▸ Exercise task: Arrange every line of the data below as a numbered list, leaving out blank lines.
--- --- ---
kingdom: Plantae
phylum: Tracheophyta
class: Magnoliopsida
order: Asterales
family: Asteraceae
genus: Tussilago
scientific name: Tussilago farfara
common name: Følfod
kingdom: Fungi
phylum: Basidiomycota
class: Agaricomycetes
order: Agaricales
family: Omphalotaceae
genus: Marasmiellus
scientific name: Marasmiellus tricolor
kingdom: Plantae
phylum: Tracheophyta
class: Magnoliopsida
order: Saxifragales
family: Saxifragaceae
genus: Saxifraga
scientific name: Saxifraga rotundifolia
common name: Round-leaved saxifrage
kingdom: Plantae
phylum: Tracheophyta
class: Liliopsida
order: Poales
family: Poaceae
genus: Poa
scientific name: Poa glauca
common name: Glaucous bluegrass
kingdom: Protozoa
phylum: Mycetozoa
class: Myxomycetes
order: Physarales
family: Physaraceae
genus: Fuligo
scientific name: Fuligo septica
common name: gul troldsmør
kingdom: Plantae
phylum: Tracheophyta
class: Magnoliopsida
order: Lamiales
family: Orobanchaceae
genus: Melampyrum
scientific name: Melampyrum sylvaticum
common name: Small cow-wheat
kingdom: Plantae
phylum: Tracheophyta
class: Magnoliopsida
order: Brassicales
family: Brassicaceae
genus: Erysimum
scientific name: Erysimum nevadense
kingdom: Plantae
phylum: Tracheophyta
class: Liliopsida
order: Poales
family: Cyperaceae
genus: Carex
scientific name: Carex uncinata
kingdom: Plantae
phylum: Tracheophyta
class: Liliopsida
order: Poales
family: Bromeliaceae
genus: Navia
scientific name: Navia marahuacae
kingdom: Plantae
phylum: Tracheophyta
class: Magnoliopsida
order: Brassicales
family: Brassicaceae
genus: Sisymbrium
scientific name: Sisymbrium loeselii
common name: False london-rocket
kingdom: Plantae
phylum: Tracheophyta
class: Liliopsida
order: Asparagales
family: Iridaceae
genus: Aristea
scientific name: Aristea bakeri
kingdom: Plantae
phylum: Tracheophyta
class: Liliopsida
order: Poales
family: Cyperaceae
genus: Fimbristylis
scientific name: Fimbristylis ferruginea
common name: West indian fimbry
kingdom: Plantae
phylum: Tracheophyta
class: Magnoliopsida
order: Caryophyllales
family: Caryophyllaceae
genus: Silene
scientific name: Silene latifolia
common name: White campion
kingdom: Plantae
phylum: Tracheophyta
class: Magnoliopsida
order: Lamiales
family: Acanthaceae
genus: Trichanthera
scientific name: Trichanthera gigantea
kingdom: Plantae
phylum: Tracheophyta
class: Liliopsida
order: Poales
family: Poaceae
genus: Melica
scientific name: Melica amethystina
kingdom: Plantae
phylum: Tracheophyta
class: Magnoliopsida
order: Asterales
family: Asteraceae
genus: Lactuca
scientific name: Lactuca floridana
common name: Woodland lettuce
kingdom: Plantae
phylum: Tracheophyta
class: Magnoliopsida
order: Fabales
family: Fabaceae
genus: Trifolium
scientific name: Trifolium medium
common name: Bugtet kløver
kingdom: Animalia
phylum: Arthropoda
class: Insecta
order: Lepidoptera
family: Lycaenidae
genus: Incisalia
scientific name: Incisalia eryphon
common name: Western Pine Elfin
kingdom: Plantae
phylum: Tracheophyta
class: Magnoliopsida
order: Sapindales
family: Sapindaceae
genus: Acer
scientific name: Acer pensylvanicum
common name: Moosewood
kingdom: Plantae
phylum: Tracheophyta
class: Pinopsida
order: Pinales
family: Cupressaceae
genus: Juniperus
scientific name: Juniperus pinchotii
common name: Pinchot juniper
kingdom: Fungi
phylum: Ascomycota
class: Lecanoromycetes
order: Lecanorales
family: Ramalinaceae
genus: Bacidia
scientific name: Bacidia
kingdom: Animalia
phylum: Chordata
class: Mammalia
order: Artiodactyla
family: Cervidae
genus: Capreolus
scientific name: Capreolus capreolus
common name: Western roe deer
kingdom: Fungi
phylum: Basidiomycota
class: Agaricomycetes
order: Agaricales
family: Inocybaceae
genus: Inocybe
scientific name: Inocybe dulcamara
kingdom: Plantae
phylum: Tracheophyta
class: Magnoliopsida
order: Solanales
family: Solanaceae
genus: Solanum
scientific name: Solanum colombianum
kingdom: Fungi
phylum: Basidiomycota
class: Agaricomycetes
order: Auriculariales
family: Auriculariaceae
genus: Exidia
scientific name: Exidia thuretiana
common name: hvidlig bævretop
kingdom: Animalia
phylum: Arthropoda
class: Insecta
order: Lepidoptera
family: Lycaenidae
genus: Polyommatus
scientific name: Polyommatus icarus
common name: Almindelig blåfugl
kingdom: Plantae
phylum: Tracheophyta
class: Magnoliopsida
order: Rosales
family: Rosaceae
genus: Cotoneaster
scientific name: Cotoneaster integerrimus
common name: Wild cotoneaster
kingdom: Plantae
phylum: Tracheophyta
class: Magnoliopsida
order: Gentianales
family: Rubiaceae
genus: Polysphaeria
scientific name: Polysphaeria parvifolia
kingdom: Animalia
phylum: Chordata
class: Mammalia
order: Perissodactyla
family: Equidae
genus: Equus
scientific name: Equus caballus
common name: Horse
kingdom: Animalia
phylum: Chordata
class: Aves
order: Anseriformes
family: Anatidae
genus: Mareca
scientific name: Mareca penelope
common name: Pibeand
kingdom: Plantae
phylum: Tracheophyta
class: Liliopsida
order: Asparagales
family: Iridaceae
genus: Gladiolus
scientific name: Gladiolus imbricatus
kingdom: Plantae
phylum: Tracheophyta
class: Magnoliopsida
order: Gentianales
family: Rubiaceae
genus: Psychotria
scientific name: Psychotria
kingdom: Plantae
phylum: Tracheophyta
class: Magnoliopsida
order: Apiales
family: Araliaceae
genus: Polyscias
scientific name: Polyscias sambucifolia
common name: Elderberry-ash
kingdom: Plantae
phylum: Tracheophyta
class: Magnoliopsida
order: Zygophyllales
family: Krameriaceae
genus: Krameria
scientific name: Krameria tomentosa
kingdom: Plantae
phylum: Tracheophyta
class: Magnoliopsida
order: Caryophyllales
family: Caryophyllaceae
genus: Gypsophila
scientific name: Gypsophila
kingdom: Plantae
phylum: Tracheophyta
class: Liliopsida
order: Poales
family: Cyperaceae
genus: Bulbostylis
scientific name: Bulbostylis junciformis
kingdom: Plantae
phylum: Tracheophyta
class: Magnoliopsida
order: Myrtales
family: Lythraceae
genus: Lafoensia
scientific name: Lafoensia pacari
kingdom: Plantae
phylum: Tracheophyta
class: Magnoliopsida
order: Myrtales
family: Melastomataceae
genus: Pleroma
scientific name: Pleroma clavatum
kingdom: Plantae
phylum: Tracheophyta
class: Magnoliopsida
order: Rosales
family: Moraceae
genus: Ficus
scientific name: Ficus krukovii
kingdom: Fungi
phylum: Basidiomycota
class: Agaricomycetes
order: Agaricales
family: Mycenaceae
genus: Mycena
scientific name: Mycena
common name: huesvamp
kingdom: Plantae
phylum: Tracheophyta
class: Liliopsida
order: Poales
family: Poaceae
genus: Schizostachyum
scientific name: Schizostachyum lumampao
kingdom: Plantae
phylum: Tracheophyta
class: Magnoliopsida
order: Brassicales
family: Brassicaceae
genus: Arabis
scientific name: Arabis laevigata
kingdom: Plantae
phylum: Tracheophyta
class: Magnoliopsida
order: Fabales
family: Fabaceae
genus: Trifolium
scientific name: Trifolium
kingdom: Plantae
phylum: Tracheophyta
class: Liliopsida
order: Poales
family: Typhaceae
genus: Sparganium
--- --- ---
▸ Written response:
1. kingdom: Plantae
2. phylum: Tracheophyta
3. class: Magnoliopsida
4. order: Asterales
5. family: Asteraceae
6. genus: Tussilago
7. scientific name: Tussilago farfara
8. common name: Følfod
9. kingdom: Fungi
10. phylum: Basidiomycota
11. class: Agaricomycetes
12. order: Agaricales
13. family: Omphalotaceae
14. genus: Marasmiellus
15. scientific name: Marasmiellus tricolor
16. kingdom: Plantae
17. phylum: Tracheophyta
18. class: Magnoliopsida
19. order: Saxifragales
20. family: Saxifragaceae
21. genus: Saxifraga
22. scientific name: Saxifraga rotundifolia
23. common name: Round-leaved saxifrage
24. kingdom: Plantae
25. phylum: Tracheophyta
26. class: Liliopsida
27. order: Poales
28. family: Poaceae
29. genus: Poa
30. scientific name: Poa glauca
31. common name: Glaucous bluegrass
32. kingdom: Protozoa
33. phylum: Mycetozoa
34. class: Myxomycetes
35. order: Physarales
36. family: Physaraceae
37. genus: Fuligo
38. scientific name: Fuligo septica
39. common name: gul troldsmør
40. kingdom: Plantae
41. phylum: Tracheophyta
42. class: Magnoliopsida
43. order: Lamiales
44. family: Orobanchaceae
45. genus: Melampyrum
46. scientific name: Melampyrum sylvaticum
47. common name: Small cow-wheat
48. kingdom: Plantae
49. phylum: Tracheophyta
50. class: Magnoliopsida
51. order: Brassicales
52. family: Brassicaceae
53. genus: Erysimum
54. scientific name: Erysimum nevadense
55. kingdom: Plantae
56. phylum: Tracheophyta
57. class: Liliopsida
58. order: Poales
59. family: Cyperaceae
60. genus: Carex
61. scientific name: Carex uncinata
62. kingdom: Plantae
63. phylum: Tracheophyta
64. class: Liliopsida
65. order: Poales
66. family: Bromeliaceae
67. genus: Navia
68. scientific name: Navia marahuacae
69. kingdom: Plantae
70. phylum: Tracheophyta
71. class: Magnoliopsida
72. order: Brassicales
73. family: Brassicaceae
74. genus: Sisymbrium
75. scientific name: Sisymbrium loeselii
76. common name: False london-rocket
77. kingdom: Plantae
78. phylum: Tracheophyta
79. class: Liliopsida
80. order: Asparagales
81. family: Iridaceae
82. genus: Aristea
83. scientific name: Aristea bakeri
84. kingdom: Plantae
85. phylum: Tracheophyta
86. class: Liliopsida
87. order: Poales
88. family: Cyperaceae
89. genus: Fimbristylis
90. scientific name: Fimbristylis ferruginea
91. common name: West indian fimbry
92. kingdom: Plantae
93. phylum: Tracheophyta
94. class: Magnoliopsida
95. order: Caryophyllales
96. family: Caryophyllaceae
97. genus: Silene
98. scientific name: Silene latifolia
99. common name: White campion
100. kingdom: Plantae
101. phylum: Tracheophyta
102. class: Magnoliopsida
103. order: Lamiales
104. family: Acanthaceae
105. genus: Trichanthera
106. scientific name: Trichanthera gigantea
107. kingdom: Plantae
108. phylum: Tracheophyta
109. class: Liliopsida
110. order: Poales
111. family: Poaceae
112. genus: Melica
113. scientific name: Melica amethystina
114. kingdom: Plantae
115. phylum: Tracheophyta
116. class: Magnoliopsida
117. order: Asterales
118. family: Asteraceae
119. genus: Lactuca
120. scientific name: Lactuca floridana
121. common name: Woodland lettuce
122. kingdom: Plantae
123. phylum: Tracheophyta
124. class: Magnoliopsida
125. order: Fabales
126. family: Fabaceae
127. genus: Trifolium
128. scientific name: Trifolium medium
129. common name: Bugtet kløver
130. kingdom: Animalia
131. phylum: Arthropoda
132. class: Insecta
133. order: Lepidoptera
134. family: Lycaenidae
135. genus: Incisalia
136. scientific name: Incisalia eryphon
137. common name: Western Pine Elfin
138. kingdom: Plantae
139. phylum: Tracheophyta
140. class: Magnoliopsida
141. order: Sapindales
142. family: Sapindaceae
143. genus: Acer
144. scientific name: Acer pensylvanicum
145. common name: Moosewood
146. kingdom: Plantae
147. phylum: Tracheophyta
148. class: Pinopsida
149. order: Pinales
150. family: Cupressaceae
151. genus: Juniperus
152. scientific name: Juniperus pinchotii
153. common name: Pinchot juniper
154. kingdom: Fungi
155. phylum: Ascomycota
156. class: Lecanoromycetes
157. order: Lecanorales
158. family: Ramalinaceae
159. genus: Bacidia
160. scientific name: Bacidia
161. kingdom: Animalia
162. phylum: Chordata
163. class: Mammalia
164. order: Artiodactyla
165. family: Cervidae
166. genus: Capreolus
167. scientific name: Capreolus capreolus
168. common name: Western roe deer
169. kingdom: Fungi
170. phylum: Basidiomycota
171. class: Agaricomycetes
172. order: Agaricales
173. family: Inocybaceae
174. genus: Inocybe
175. scientific name: Inocybe dulcamara
176. kingdom: Plantae
177. phylum: Tracheophyta
178. class: Magnoliopsida
179. order: Solanales
180. family: Solanaceae
181. genus: Solanum
182. scientific name: Solanum colombianum
183. kingdom: Fungi
184. phylum: Basidiomycota
185. class: Agaricomycetes
186. order: Auriculariales
187. family: Auriculariaceae
188. genus: Exidia
189. scientific name: Exidia thuretiana
190. common name: hvidlig bævretop
191. kingdom: Animalia
192. phylum: Arthropoda
193. class: Insecta
194. order: Lepidoptera
195. family: Lycaenidae
196. genus: Polyommatus
197. scientific name: Polyommatus icarus
198. common name: Almindelig blåfugl
199. kingdom: Plantae
200. phylum: Tracheophyta
201. class: Magnoliopsida
202. order: Rosales
203. family: Rosaceae
204. genus: Cotoneaster
205. scientific name: Cotoneaster integerrimus
206. common name: Wild cotoneaster
207. kingdom: Plantae
208. phylum: Tracheophyta
209. class: Magnoliopsida
210. order: Gentianales
211. family: Rubiaceae
212. genus: Polysphaeria
213. scientific name: Polysphaeria parvifolia
214. kingdom: Animalia
215. phylum: Chordata
216. class: Mammalia
217. order: Perissodactyla
218. family: Equidae
219. genus: Equus
220. scientific name: Equus caballus
221. common name: Horse
222. kingdom: Animalia
223. phylum: Chordata
224. class: Aves
225. order: Anseriformes
226. family: Anatidae
227. genus: Mareca
228. scientific name: Mareca penelope
229. common name: Pibeand
230. kingdom: Plantae
231. phylum: Tracheophyta
232. class: Liliopsida
233. order: Asparagales
234. family: Iridaceae
235. genus: Gladiolus
236. scientific name: Gladiolus imbricatus
237. kingdom: Plantae
238. phylum: Tracheophyta
239. class: Magnoliopsida
240. order: Gentianales
241. family: Rubiaceae
242. genus: Psychotria
243. scientific name: Psychotria
244. kingdom: Plantae
245. phylum: Tracheophyta
246. class: Magnoliopsida
247. order: Apiales
248. family: Araliaceae
249. genus: Polyscias
250. scientific name: Polyscias sambucifolia
251. common name: Elderberry-ash
252. kingdom: Plantae
253. phylum: Tracheophyta
254. class: Magnoliopsida
255. order: Zygophyllales
256. family: Krameriaceae
257. genus: Krameria
258. scientific name: Krameria tomentosa
259. kingdom: Plantae
260. phylum: Tracheophyta
261. class: Magnoliopsida
262. order: Caryophyllales
263. family: Caryophyllaceae
264. genus: Gypsophila
265. scientific name: Gypsophila
266. kingdom: Plantae
267. phylum: Tracheophyta
268. class: Liliopsida
269. order: Poales
270. family: Cyperaceae
271. genus: Bulbostylis
272. scientific name: Bulbostylis junciformis
273. kingdom: Plantae
274. phylum: Tracheophyta
275. class: Magnoliopsida
276. order: Myrtales
277. family: Lythraceae
278. genus: Lafoensia
279. scientific name: Lafoensia pacari
280. kingdom: Plantae
281. phylum: Tracheophyta
282. class: Magnoliopsida
283. order: Myrtales
284. family: Melastomataceae
285. genus: Pleroma
286. scientific name: Pleroma clavatum
287. kingdom: Plantae
288. phylum: Tracheophyta
289. class: Magnoliopsida
290. order: Rosales
291. family: Moraceae
292. genus: Ficus
293. scientific name: Ficus krukovii
294. kingdom: Fungi
295. phylum: Basidiomycota
296. class: Agaricomycetes
297. order: Agaricales
298. family: Mycenaceae
299. genus: Mycena
300. scientific name: Mycena
301. common name: huesvamp
302. kingdom: Plantae
303. phylum: Tracheophyta
304. class: Liliopsida
305. order: Poales
306. family: Poaceae
307. genus: Schizostachyum
308. scientific name: Schizostachyum lumampao
309. kingdom: Plantae
310. phylum: Tracheophyta
311. class: Magnoliopsida
312. order: Brassicales
313. family: Brassicaceae
314. genus: Arabis
315. scientific name: Arabis laevigata
316. kingdom: Plantae
317. phylum: Tracheophyta
318. class: Magnoliopsida
319. order: Fabales
320. family: Fabaceae
321. genus: Trifolium
322. scientific name: Trifolium
323. kingdom: Plantae
324. phylum: Tracheophyta
325. class: Liliopsida
326. order: Poales
327. family: Typhaceae
328. genus: Sparganium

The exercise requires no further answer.